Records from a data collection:

■ ■ ■ ■ ■

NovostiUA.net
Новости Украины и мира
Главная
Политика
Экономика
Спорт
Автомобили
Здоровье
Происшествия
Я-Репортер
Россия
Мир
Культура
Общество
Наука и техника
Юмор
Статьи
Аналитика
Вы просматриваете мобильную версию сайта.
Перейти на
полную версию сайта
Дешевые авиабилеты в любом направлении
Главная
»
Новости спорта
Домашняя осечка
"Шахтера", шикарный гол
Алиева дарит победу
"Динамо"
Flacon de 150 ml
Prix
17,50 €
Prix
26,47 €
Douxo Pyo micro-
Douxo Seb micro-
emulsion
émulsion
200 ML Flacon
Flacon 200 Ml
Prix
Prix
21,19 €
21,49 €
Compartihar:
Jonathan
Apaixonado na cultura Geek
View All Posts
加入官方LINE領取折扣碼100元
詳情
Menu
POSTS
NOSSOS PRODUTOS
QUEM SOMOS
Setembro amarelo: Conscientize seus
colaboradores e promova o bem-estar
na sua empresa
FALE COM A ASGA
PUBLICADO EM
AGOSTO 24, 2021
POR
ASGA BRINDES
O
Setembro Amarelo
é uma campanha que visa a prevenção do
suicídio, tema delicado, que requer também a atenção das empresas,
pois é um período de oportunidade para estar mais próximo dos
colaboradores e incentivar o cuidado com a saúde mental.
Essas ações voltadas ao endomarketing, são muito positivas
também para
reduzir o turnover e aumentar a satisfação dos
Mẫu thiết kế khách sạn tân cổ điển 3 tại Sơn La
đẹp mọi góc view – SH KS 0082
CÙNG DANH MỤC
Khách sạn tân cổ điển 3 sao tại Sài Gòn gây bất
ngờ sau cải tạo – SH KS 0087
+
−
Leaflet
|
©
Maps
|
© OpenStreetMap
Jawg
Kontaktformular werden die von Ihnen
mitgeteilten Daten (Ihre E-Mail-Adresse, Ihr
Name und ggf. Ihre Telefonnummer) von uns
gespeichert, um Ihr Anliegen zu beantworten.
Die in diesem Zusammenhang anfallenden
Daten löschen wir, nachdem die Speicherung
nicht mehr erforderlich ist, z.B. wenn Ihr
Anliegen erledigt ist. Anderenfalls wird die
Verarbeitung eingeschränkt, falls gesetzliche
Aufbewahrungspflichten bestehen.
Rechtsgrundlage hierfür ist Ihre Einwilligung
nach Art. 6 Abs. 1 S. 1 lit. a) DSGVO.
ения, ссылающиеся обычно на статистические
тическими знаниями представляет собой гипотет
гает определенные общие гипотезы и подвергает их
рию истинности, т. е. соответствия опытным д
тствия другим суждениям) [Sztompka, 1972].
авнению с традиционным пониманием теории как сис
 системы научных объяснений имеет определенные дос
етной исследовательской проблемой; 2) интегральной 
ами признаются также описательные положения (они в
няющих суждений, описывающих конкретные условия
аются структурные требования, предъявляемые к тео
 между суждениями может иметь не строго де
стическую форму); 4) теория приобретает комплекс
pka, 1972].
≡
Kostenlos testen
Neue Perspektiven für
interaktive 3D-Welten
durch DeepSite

■ ■ ■ ■ ■

TASK STATEMENT: Would you copy every line of the entries in which "Daten" appears?

COMPLETED TASK:
mitgeteilten Daten (Ihre E-Mail-Adresse, Ihr
Daten löschen wir, nachdem die Speicherung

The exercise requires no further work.